Talking about food loss and food waste with Dr Christopher Mutungi, IITA Food Technology Specialist
By 2050, the world’s population is estimated to increase to 9 billion people. To feed the increasing population, agriculture production needs to more than double. While agricultural stakeholders are thinking of how to produce the needed food, the current food loss and waste along the food systems need to be curbed to secure food production. Thus, in support of the Food and Agriculture Organisation (FAO) in marking the first International Day of Awareness of Food Loss and Food Waste, IITA Food Technology Specialist, Dr Christopher Mutungi was interviewed by Gloriana Ndibalema, Communication Assistant, both based at the IITA offices in Dar es Salaam, Tanzania, on how IITA is addressing food loss.
What is food loss?
First, it’s important to understand the extent of postharvest loss and food waste; it’s not just what people perceive as quantity lost. It includes quality loss in terms of nutrition value and captures the economic loss in terms of lost opportunity because farmers cannot make money or have food because what they have produced is lost or gone to waste.
How does food waste differ from food loss?
Food waste is more of a social issue, in the sense that people have the food, but do not consume it because they perceive it as not appropriate either by making a wrong choice or other social reasons. This happens more in the developed world. We have food waste in Tanzania, especially in the urban areas; for example, in restaurants or meetings, people are served with large portions of food and they end up leaving half on the plate.
How much food is lost in the world and Tanzania?
Globally the figure is between 30% and 40%. Tanzania’s food loss is about 25%, which occurs during postharvest. During storage, 15% of the produce is lost, and this is often caused by insect damage.
How is IITA intervening in the postharvest loss challenge?

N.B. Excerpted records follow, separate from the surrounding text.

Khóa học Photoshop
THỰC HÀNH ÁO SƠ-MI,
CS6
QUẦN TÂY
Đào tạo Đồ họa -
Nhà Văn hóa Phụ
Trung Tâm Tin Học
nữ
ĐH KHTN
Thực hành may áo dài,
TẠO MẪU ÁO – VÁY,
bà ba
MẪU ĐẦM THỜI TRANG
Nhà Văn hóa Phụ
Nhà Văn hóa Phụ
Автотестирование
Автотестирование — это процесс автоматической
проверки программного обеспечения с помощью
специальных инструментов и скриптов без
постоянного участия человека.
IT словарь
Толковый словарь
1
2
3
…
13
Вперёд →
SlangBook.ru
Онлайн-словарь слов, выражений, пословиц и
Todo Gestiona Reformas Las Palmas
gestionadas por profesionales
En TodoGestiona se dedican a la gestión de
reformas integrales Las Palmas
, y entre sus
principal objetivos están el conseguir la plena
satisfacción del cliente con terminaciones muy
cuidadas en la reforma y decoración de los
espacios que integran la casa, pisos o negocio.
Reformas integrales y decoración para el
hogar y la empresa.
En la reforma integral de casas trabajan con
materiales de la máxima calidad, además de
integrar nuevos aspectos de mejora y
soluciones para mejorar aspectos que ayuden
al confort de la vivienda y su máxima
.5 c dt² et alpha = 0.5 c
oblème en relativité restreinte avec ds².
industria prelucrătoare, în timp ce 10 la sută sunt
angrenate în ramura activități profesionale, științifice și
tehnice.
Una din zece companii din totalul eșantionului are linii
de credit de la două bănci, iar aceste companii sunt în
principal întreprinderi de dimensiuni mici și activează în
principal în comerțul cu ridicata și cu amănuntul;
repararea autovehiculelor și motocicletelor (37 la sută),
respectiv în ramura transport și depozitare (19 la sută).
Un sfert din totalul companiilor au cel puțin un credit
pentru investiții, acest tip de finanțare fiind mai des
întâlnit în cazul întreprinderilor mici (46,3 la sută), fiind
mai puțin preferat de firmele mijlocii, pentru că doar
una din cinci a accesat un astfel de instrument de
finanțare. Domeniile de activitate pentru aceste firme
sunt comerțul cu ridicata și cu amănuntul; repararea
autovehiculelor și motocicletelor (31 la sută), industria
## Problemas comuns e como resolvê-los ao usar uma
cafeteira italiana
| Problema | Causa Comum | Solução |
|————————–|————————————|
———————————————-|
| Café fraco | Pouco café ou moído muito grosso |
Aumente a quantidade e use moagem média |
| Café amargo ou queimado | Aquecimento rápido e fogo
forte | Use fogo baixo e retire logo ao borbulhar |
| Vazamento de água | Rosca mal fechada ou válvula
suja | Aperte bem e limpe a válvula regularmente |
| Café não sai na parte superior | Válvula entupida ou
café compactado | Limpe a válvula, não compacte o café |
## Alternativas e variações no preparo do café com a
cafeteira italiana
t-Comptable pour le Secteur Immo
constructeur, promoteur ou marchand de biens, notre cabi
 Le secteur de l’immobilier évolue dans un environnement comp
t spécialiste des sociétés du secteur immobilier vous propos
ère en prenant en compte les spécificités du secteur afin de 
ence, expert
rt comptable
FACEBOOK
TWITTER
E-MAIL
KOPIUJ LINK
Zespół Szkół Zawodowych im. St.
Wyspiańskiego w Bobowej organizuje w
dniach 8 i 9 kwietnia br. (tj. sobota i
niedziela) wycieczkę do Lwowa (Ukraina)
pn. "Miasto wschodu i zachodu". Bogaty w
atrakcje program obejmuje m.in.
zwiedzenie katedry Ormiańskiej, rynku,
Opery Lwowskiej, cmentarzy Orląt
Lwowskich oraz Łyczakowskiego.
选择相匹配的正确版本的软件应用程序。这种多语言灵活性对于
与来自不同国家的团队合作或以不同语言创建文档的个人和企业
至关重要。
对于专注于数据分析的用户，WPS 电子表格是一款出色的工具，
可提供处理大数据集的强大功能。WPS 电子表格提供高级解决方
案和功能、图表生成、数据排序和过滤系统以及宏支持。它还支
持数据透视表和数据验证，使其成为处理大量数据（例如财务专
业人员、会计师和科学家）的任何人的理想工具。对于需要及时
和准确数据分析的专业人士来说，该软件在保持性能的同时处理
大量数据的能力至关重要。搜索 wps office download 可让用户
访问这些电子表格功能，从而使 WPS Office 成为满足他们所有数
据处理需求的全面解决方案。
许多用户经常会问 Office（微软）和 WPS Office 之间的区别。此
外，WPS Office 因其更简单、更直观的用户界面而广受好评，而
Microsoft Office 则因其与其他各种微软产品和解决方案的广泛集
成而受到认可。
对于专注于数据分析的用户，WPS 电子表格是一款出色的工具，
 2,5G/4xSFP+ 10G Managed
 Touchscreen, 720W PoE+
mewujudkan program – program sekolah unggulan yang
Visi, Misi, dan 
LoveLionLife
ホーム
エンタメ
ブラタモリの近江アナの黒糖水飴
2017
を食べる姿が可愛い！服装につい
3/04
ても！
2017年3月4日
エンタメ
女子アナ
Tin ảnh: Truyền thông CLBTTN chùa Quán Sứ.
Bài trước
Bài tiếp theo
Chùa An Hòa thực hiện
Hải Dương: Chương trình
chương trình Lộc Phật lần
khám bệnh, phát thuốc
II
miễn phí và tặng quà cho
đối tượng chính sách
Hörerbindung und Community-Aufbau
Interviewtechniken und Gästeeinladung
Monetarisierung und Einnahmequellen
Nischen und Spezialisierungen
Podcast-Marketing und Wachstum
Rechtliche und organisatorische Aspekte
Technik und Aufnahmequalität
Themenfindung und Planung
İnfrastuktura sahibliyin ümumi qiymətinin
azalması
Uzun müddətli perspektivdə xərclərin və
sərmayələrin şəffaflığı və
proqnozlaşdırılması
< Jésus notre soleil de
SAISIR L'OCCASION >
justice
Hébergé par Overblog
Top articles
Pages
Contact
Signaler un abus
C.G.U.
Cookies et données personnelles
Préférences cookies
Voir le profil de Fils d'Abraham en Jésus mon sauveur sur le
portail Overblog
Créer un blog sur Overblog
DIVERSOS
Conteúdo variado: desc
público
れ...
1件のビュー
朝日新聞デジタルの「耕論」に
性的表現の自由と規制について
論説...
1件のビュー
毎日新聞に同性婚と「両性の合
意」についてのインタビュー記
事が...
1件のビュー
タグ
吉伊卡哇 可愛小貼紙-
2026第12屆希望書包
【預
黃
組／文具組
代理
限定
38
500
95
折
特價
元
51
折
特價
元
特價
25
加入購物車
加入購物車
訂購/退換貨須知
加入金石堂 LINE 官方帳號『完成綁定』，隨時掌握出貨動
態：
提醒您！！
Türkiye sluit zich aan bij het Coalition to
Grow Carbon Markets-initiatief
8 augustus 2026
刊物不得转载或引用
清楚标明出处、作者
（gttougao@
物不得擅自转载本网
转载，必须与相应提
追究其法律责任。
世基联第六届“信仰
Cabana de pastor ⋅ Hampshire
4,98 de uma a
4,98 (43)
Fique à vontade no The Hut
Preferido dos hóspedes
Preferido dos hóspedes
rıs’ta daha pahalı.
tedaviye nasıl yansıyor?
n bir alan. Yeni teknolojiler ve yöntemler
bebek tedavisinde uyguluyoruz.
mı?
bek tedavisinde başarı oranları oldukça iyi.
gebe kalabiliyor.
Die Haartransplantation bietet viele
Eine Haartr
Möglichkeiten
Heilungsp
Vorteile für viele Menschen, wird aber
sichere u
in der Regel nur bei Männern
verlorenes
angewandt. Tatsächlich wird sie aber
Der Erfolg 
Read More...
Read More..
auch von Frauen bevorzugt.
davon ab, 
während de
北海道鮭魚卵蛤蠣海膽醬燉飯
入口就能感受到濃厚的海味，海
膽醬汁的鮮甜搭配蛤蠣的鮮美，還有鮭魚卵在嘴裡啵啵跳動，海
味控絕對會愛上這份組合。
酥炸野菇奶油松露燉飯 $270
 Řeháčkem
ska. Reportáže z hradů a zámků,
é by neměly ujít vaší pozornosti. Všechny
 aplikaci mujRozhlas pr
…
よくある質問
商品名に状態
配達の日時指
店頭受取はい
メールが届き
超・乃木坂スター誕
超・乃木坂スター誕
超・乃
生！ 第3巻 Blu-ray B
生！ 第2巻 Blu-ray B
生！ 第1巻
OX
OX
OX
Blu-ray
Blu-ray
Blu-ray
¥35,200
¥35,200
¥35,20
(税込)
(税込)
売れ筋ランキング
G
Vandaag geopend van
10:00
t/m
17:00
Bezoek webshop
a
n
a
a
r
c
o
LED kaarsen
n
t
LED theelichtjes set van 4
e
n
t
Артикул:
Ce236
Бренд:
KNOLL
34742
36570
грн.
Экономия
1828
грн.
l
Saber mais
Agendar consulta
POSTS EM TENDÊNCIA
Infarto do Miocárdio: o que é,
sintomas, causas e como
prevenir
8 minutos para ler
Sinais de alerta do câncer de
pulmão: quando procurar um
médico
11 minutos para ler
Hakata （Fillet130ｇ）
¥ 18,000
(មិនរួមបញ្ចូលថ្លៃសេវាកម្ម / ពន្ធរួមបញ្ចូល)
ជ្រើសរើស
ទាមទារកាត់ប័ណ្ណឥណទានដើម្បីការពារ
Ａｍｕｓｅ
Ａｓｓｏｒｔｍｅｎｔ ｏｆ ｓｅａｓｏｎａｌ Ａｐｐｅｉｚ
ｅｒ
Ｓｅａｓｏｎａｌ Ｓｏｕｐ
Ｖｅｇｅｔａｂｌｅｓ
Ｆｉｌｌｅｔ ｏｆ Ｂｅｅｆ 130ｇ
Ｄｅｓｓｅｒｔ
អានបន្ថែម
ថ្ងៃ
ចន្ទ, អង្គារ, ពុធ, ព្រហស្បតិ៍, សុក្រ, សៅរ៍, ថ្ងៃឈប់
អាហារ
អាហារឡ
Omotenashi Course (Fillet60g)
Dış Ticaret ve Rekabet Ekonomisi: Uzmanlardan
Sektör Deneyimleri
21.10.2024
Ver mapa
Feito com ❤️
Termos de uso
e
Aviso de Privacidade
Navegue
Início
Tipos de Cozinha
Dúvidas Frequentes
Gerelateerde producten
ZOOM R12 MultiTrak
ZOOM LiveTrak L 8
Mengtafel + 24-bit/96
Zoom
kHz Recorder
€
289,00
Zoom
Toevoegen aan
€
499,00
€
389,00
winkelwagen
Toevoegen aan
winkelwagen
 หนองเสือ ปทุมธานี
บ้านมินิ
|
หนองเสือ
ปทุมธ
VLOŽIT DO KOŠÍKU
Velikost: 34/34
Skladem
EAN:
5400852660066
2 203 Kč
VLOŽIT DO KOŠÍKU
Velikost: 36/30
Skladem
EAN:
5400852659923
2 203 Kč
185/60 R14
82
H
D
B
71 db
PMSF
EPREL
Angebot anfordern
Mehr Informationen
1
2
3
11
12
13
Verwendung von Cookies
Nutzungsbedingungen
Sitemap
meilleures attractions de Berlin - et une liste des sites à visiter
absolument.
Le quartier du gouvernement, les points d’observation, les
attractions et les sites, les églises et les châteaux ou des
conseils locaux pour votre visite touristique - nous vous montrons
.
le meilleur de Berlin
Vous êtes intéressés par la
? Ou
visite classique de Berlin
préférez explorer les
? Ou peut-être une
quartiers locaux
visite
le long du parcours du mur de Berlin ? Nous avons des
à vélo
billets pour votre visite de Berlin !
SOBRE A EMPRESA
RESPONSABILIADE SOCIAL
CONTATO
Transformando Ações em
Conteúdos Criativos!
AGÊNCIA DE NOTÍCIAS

Our target now is to deliberately examine loss in crops that make the food basket (cereals, legumes) driven by the infrastructure, facilities used, and capacity for storing the produce. The big concern are the timelines on harvesting and operations around harvesting. Farmers use cumbersome and time-wasting technologies. Therefore, the technologies that we are disseminating are those that help farmers to collect their produce and store it quickly, reducing the time crops are subjected to the damaging effects of bad weather and biological pests. We promote technologies that include collapsible dryers, motorized shellers, and improved air-tight storage containers. We promote them as a package; the expectation is that once you bring these together, you can reduce the losses by as much as 90%.